(WORK REQUEST): Your task is to extract every entry that follows word for word while excluding the pictures.

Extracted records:
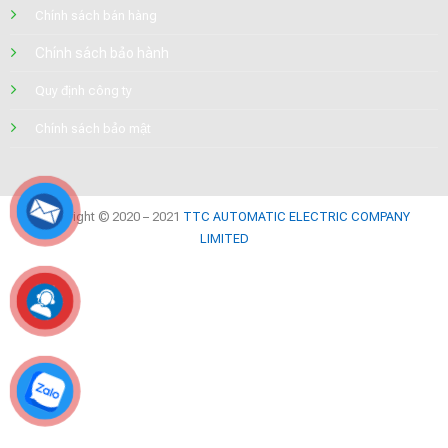
Chính sách bán hàng
Chính sách bảo hành
Quy định công ty
Chính sách bảo mật
Copyright © 2020 – 2021
TTC AUTOMATIC ELECTRIC COMPANY
LIMITED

(TASK RESULT):
Chính sách bán hàng
Chính sách bảo hành
Quy định công ty
Chính sách bảo mật
Copyright © 2020 – 2021
TTC AUTOMATIC ELECTRIC COMPANY
LIMITED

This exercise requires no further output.